Schopenhauer tem mais uma ideia a respeito do amor que pode nos ajudar quando somos rejeitados, muitas vezes, não entendemos porque o parceiro quis romper e nos sentimos rejeitados. Ele diz que quem termina o namoro não está rejeitando o parceiro. Não sou eu que não mereço o amor, mas é o impulso de vida de minha parceira que considerou que ela poderá ter um relacionamento mais saudáveis com outro! É como se fala por aí, encontrei o parceiro ideal, mesmo que seja apenas por uma questão de equilíbrio ou de valores. O DNA de ambos poderá ser rejeitado no momento do encontro, pela própria força da natureza. Talvez você estivesse feliz com a pessoa que o rejeitou, mas a natureza não estava. Sendo assim, como pode continuar não estando satisfeito com esse novo relacionamento? Por isso, vai ter que aprender a se desapegar. Numa visão tradicional, dizemos que um casal será feliz para sempre. Num olhar mais realista e franco, veremos que estão condenados a discussões e ao divórcio precoce.

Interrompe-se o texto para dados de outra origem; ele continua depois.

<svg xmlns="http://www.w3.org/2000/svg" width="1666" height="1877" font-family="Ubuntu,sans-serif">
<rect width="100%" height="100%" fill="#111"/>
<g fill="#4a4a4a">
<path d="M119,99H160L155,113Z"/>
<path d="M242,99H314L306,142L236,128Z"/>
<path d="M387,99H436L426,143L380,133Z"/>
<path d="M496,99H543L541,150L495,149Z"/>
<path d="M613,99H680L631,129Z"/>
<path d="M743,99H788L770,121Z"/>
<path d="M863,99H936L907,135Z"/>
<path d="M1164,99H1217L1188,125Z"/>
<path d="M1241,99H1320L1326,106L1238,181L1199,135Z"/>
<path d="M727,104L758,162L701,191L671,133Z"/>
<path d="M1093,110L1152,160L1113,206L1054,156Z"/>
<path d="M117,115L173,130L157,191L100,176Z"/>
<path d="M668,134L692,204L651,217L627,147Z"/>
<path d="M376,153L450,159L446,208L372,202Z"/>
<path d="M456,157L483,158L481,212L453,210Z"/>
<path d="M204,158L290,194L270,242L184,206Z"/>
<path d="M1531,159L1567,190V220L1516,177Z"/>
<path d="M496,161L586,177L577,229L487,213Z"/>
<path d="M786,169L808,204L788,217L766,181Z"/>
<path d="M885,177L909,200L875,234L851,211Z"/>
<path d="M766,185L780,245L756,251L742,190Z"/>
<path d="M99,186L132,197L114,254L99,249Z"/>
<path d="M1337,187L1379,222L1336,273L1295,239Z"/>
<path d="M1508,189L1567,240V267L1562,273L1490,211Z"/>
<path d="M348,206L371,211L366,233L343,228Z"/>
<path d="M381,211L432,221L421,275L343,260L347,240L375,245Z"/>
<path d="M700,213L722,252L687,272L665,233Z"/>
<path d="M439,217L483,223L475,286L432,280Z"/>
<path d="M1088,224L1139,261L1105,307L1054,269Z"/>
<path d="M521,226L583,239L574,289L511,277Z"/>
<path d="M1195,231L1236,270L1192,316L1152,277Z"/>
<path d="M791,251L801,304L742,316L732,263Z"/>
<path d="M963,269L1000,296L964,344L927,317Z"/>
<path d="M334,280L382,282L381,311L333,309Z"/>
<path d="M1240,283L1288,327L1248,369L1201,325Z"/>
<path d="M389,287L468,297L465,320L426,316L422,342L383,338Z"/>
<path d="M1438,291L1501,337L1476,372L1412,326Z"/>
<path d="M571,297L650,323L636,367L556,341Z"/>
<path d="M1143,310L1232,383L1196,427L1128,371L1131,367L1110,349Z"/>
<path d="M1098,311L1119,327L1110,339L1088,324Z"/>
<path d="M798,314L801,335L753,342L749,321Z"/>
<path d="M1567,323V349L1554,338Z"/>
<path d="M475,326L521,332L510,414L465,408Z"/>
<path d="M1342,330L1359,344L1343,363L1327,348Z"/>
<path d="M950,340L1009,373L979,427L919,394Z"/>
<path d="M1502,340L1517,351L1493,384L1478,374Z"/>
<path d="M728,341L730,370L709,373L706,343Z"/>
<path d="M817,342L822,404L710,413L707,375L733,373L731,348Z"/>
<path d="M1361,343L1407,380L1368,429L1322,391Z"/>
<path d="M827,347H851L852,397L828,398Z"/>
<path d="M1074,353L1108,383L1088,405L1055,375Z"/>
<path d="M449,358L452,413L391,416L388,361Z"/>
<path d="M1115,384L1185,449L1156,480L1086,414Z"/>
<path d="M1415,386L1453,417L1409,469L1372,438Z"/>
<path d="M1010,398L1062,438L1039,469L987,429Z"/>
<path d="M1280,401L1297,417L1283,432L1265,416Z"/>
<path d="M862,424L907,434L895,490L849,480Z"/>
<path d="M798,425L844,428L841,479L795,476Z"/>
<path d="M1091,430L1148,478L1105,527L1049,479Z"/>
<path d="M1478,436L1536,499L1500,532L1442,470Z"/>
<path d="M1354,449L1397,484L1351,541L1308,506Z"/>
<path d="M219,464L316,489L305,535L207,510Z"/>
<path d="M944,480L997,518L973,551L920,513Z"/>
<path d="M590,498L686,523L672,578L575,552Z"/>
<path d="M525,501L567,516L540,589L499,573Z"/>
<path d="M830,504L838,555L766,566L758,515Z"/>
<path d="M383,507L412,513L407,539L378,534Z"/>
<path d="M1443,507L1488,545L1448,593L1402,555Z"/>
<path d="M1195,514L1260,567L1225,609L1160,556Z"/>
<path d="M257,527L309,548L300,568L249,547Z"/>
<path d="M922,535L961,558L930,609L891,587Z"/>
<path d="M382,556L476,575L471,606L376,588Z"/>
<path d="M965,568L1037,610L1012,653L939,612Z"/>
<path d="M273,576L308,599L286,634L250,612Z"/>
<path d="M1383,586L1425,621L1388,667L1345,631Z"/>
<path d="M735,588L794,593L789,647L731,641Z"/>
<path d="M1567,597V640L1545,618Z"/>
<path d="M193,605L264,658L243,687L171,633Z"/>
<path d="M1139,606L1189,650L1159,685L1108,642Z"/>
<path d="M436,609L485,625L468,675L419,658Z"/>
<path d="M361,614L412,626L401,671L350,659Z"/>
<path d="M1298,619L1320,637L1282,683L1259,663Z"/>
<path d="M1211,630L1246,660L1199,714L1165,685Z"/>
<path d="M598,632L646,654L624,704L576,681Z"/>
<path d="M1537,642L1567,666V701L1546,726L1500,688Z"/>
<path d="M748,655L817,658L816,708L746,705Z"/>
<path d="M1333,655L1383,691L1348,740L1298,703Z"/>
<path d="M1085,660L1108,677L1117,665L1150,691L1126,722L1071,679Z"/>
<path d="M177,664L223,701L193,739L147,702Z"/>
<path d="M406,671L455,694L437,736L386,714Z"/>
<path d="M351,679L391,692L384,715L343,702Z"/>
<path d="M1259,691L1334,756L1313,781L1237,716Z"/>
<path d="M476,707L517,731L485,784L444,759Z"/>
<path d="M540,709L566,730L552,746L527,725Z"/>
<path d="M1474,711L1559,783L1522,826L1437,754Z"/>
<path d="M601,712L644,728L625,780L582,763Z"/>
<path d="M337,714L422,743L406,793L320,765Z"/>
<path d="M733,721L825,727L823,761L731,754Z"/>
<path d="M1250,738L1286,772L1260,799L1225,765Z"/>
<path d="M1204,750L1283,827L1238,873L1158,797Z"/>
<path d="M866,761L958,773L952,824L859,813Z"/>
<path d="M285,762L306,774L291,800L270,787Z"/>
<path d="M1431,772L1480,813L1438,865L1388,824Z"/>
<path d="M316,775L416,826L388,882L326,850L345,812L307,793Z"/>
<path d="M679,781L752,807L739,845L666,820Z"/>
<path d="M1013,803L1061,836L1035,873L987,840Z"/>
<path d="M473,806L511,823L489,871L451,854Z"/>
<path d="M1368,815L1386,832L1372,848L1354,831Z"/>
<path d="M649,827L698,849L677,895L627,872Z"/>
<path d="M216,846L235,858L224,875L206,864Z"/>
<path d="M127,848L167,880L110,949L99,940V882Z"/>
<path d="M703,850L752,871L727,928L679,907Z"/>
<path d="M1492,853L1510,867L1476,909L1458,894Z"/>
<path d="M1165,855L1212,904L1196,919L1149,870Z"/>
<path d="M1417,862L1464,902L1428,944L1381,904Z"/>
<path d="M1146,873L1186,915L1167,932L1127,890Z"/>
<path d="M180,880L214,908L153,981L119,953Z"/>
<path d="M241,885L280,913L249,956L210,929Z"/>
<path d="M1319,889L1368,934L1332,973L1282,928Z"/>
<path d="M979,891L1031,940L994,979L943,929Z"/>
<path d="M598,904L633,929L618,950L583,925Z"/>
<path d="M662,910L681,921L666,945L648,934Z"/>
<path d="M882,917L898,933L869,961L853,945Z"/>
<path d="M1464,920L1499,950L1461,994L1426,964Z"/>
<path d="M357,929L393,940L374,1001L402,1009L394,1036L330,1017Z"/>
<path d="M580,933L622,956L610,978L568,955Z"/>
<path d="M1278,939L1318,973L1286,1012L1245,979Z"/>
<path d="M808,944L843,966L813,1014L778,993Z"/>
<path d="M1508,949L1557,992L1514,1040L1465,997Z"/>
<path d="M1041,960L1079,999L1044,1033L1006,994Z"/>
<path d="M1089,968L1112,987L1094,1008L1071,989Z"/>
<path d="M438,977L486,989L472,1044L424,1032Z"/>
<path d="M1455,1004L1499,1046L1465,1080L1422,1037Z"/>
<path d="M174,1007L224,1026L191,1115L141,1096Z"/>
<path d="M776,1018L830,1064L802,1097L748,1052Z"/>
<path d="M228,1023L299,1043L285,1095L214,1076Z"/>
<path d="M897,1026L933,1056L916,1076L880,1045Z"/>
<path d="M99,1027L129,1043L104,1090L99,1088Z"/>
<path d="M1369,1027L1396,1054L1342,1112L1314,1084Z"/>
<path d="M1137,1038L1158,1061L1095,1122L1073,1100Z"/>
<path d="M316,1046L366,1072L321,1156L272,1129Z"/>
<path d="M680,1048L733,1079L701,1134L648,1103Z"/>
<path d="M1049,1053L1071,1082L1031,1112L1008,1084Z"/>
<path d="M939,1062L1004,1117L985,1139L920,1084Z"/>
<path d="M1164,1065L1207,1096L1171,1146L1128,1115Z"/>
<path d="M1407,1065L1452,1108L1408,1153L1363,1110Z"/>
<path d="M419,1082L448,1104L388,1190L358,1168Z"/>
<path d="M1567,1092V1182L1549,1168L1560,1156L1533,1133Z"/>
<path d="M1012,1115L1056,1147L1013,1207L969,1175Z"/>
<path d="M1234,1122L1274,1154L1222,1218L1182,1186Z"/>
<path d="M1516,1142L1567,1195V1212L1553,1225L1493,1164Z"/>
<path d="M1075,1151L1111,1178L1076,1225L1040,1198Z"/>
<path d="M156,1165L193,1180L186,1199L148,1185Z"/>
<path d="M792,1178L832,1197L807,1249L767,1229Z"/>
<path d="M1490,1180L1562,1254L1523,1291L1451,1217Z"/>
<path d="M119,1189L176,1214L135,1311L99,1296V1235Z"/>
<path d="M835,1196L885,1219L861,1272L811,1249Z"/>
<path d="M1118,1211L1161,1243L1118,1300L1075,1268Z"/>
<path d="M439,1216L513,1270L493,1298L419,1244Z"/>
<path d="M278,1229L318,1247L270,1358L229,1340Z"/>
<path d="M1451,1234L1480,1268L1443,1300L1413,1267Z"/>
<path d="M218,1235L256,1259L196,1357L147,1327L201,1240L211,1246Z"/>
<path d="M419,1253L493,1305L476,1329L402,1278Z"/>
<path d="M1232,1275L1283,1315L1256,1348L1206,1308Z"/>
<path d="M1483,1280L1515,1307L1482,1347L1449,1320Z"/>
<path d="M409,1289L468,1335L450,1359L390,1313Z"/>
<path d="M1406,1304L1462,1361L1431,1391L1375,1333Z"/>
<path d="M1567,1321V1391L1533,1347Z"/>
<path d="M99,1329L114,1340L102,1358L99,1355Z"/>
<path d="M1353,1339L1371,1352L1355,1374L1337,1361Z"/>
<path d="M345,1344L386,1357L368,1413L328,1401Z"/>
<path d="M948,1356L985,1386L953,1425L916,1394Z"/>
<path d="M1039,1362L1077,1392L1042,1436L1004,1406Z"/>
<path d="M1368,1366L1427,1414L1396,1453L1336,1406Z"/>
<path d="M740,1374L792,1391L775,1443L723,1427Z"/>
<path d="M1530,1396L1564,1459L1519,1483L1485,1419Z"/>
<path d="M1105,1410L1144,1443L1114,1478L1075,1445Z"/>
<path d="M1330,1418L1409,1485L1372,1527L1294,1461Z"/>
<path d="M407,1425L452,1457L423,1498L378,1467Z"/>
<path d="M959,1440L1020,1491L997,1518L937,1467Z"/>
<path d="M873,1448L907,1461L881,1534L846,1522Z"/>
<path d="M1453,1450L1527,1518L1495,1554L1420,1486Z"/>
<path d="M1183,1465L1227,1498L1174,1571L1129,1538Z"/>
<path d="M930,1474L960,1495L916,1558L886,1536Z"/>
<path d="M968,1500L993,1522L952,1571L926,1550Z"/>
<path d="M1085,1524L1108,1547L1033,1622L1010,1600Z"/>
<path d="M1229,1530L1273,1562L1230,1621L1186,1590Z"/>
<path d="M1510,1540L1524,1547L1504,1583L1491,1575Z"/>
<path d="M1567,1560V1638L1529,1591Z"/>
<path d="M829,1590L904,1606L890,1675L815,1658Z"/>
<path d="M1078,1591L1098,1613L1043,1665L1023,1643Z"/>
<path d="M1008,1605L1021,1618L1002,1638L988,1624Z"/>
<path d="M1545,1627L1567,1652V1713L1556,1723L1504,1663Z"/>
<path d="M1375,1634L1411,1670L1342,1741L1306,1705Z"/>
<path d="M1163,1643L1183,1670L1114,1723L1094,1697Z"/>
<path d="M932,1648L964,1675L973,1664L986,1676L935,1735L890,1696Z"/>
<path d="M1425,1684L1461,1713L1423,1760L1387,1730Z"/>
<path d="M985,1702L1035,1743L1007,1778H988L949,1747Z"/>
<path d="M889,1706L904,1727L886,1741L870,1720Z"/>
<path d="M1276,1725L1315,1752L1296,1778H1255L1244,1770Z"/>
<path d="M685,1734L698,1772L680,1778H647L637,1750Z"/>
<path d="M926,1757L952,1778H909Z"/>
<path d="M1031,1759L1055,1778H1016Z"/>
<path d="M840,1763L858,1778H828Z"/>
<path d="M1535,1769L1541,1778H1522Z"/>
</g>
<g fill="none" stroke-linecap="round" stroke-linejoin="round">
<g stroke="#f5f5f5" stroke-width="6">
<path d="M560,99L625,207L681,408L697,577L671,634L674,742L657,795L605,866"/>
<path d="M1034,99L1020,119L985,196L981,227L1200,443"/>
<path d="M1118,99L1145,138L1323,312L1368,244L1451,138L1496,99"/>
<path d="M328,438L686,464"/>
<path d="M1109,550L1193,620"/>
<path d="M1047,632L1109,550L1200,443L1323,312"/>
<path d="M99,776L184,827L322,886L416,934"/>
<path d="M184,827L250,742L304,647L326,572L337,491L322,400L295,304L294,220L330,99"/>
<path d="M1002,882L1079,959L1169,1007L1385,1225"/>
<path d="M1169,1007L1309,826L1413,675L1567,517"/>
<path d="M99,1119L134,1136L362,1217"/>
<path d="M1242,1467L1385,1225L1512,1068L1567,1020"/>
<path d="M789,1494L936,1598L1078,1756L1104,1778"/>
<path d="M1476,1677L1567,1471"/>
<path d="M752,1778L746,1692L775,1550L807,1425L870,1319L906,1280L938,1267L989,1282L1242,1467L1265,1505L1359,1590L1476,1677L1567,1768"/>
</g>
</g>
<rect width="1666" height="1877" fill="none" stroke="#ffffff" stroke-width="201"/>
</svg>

Portanto, considerar que a felicidade não está em questão e que a nossa sobrevivência não depende dessa felicidade é um ponto de vista. Não ficar deprimido é humanamente impossível, mas, nos libertar das expectativas que pode acabar gerando frustrações, isto sim é possível. Às vezes, os pensadores mais pessimistas, paradoxalmente, podem ser os que nos oferecem mais consolo. Não se ama alguém por razões lógicas, por ser moreno ou claro gordo ou magro. Simplesmente, e de uma forma espantosa, olha-se para uma pessoa e se tem certeza de que vai precisar da companhia dela. A sua presença mexe com a mente, com o coração e com a sexualidade de quem a olhou. Entra em ação uma energia misteriosa que vem de regiões profundas do nosso eu cósmico, que nós mesmos não a conhecemos. Quando se começa um relacionamento amoroso, experimenta-se certa sensação de medo e terror, como se forças desconhecidas e que escapam nosso controle nos ameaçassem. Contudo, fica patente como via de regras, que do banquete a cama está o impulso de vida, o combustível que nos mantem ativos e amorosos. São essas razões inconscientes e biológicas que ativa o Amor e que nos move na direção do outro.